ブラッチャーノから車で1時間ほどの場所、チヴィタヴェッキアはローマの外港で、シチリア島やサルディーニャ島、スペインのバルセロナにも定期船があります。私が滞在のための手続きをするには、ここの警察署に出向く必要があるので、何回か訪れました。

 

まったく知らなかったのですが、チヴィタヴェッキアは日本とのつながりが深い町です。

 

伊達正宗が派遣した慶長遣欧使節団の船は、161510月にチヴィタヴェッキアに寄港し、陸路ヴァチカンを目指しました。

Civitavecchia_3

チヴィタヴェッキアの街角にたたずむ支倉常長の銅像。船が出港した石巻市から寄贈されたものだそうです。

 

また、1597年、長崎の西坂の丘で処刑された豊臣秀吉のカトリック弾圧の最初の犠牲者26名が、聖人として祀られている日本聖殉教者教会があります。

この教会では、とても珍しい、着物を着たマリア像を見ることができます。日本人画家、長谷川路可によって描かれたフレスコ画です。

Civitavecchia_2

私が訪ねときは夕方のミサの直前で、フレスコ画に、教会のステンドグラスから入る西日があたっていました。すごくきれいで神々しい。

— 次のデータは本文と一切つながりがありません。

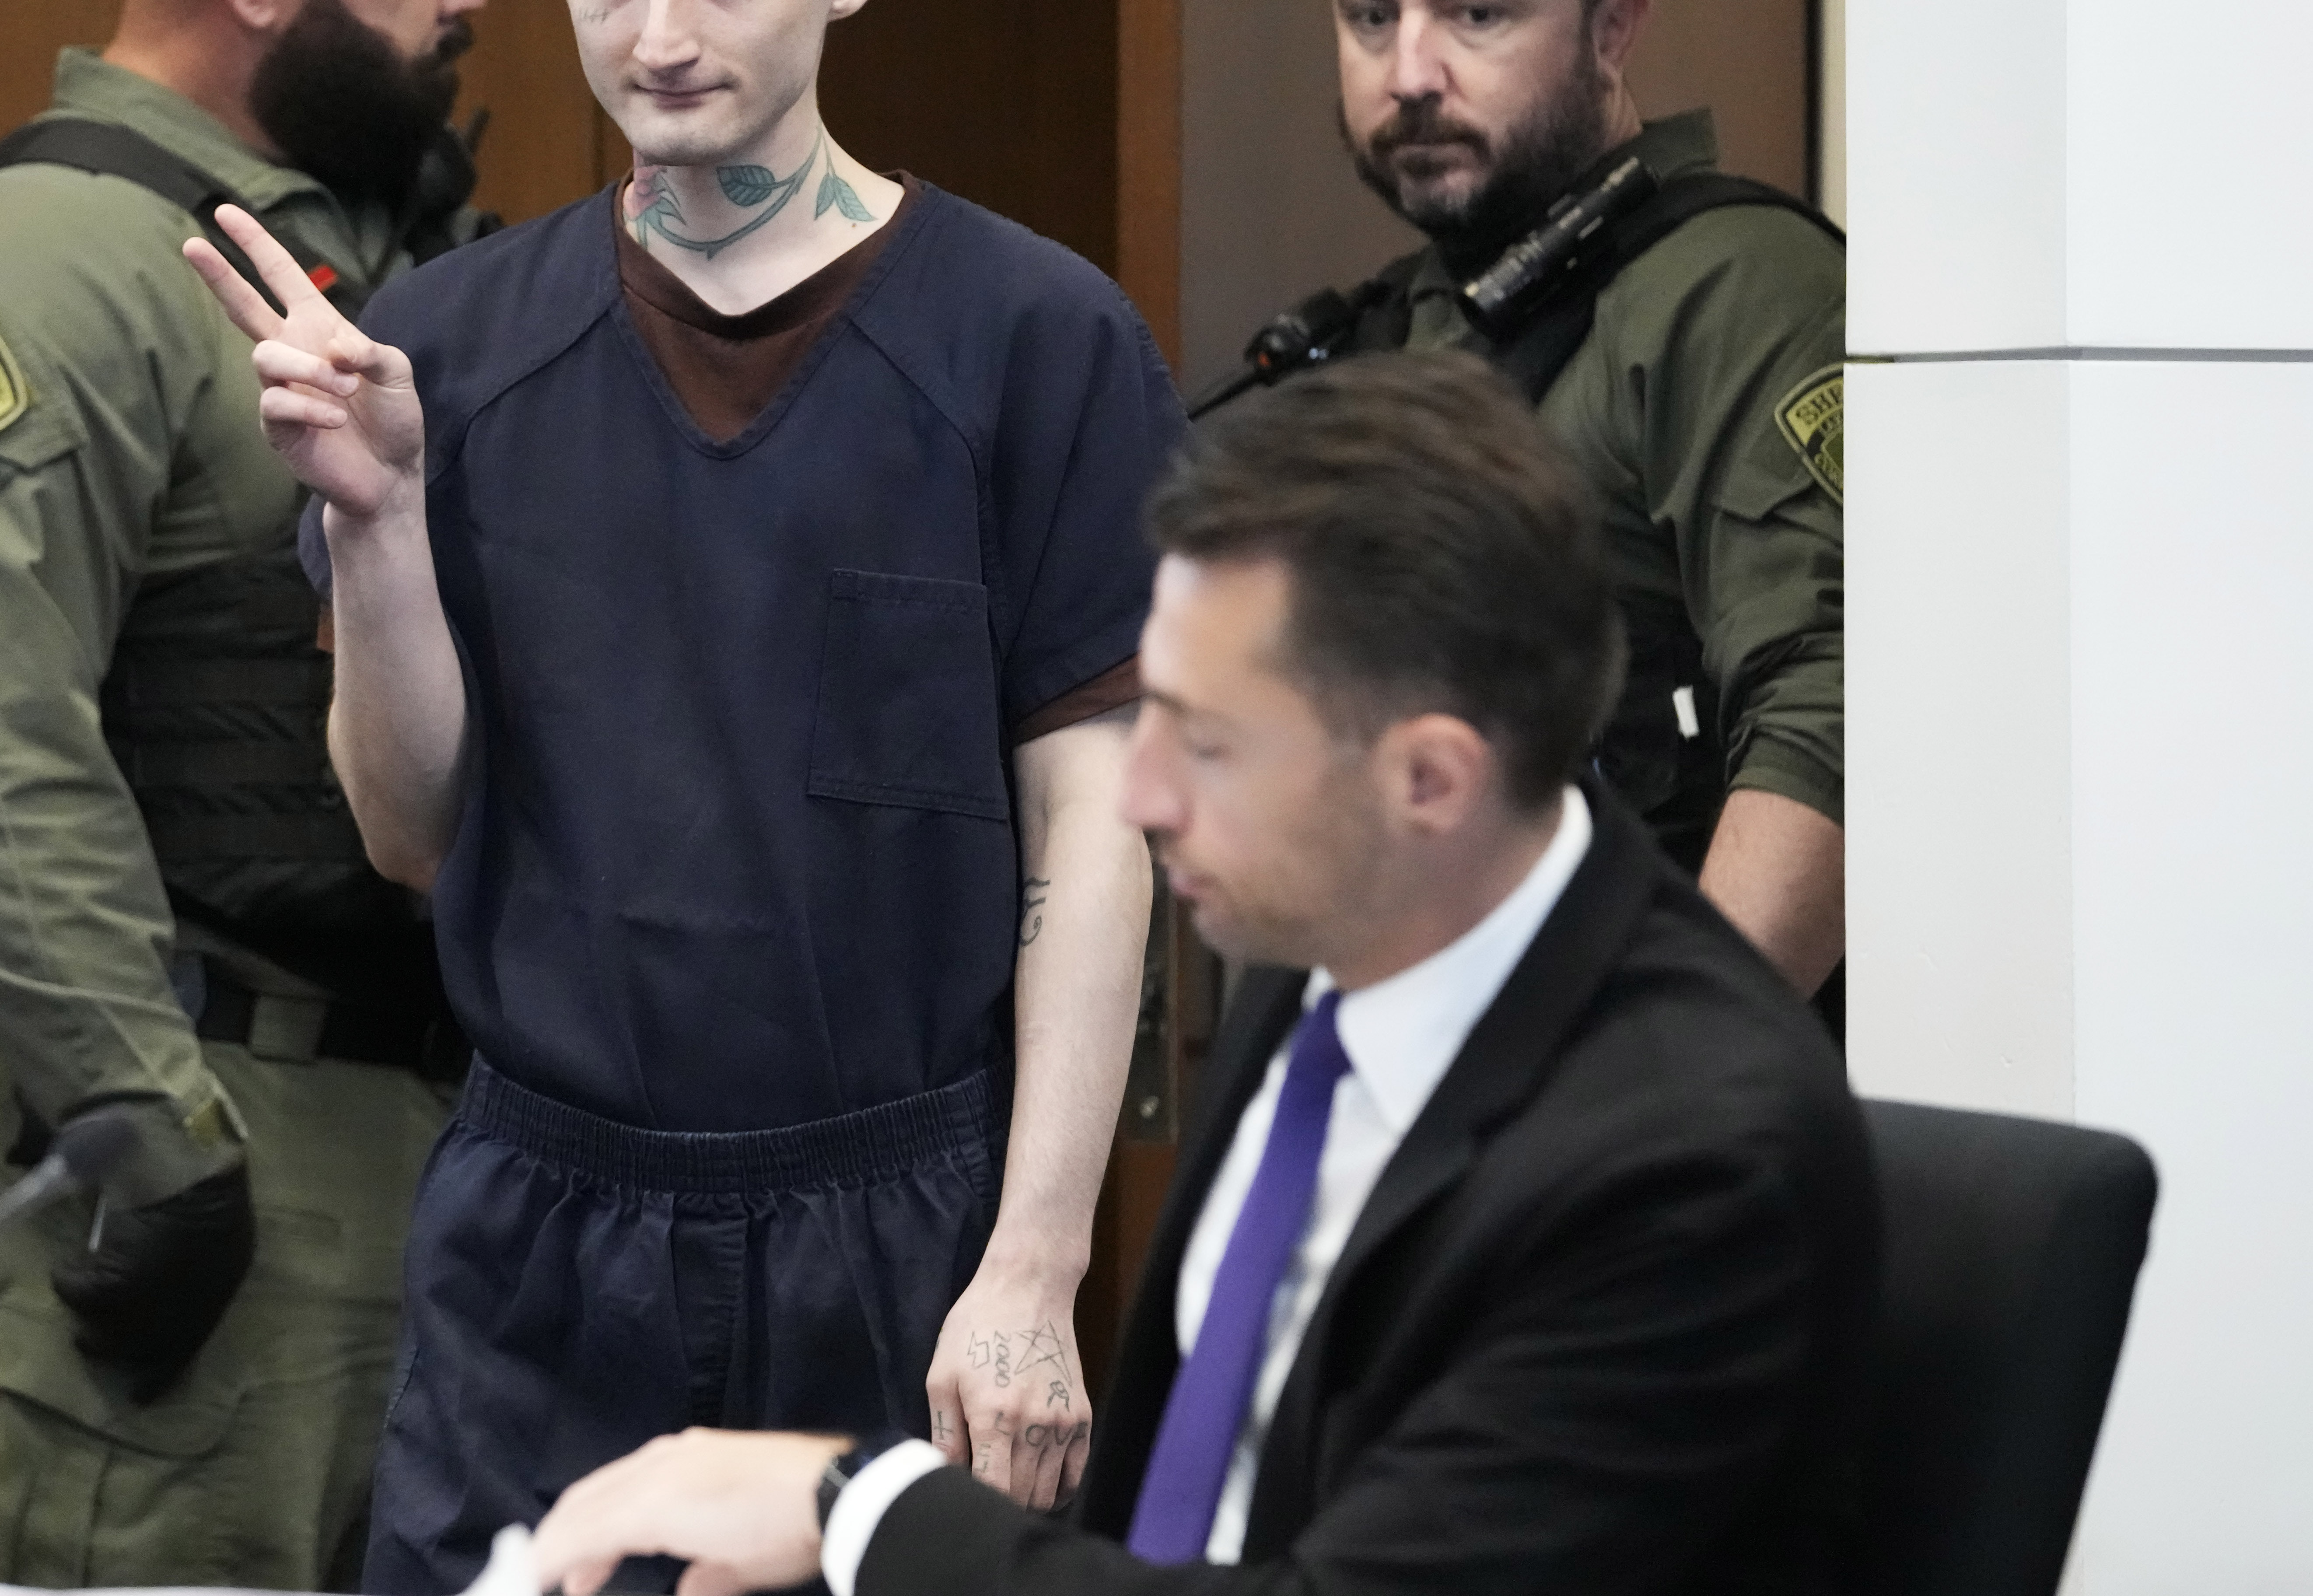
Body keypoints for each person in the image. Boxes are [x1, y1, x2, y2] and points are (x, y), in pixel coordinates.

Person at [187, 0, 1186, 1595]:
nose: (663, 33)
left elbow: (1096, 831)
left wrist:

10人ちょっといた信者はそれぞれの祈りを捧げていて、本当に静かで、キリスト教信者でなくともおごそかな気持ちになります。いつもワイワイ騒がしいイタリア人とは思えぬこの静かな祈りの風景は、なんというか写真を撮るのもはばかられるほど。みんなただ黙って、着物を着たマリア像や、磔にされた日本式の白い死装束姿の殉教者を眺めているだけなんです。1時間ほどずっと…。

 

私も時間だけはたっぷりあるので、その小1時間をそこで一緒に過ごしました。

「祈り」って本当に不思議。そこで祈りを捧げるだけじゃ現実的な幸せは訪れないけど、少なくとも心の平安は得られるわけで、そうして得られた平安は周りの人にも波及して、その相乗効果で巡り巡って幸せな状態が訪れる…みたいな。

 

それなら仏教でもいいわけだし、実際このイタリアには仏教徒がけっこう多く、すでに数名を知っているけれど、朝晩唱えるお経のリズムがいいらしい。言葉としての意味は分からないけど、心が静かになるのだって。いつもアグレッシブな状態でいるのは、イタリア人にとっても実は疲れることなんですかねぇ…。

 

先日、近所のヨガクラスに参加したのだけど、そこでは瞑想するイタリア人がいっぱいいました。辺鄙な場所だったので、帰りは参加者の一人が車に乗せてくれて、道々いろんな話をしましたが、ストレスフルな日々をなんとかやっていけるのは、この週イチのヨガのおかげだそう。ここでは、全身真っ白なスタイルでヨガコースに参加しなくてはいけないのだけれど、それは精神を浄化させるためらしい。欲望にまみれた日常をリセット、生まれ変わってまっさらな新たな自分になりたい、ということでしょうか。

Civitavecchia_1

 食べて歌って恋をして、なんだかいつも能天気で楽しそうなイタリア人だけど、その裏でこうして「静」の時間を持ち心身のバランスを取っているに違いない…そんなふうに考えさせられることの多い、この数か月のイタリア滞在でした。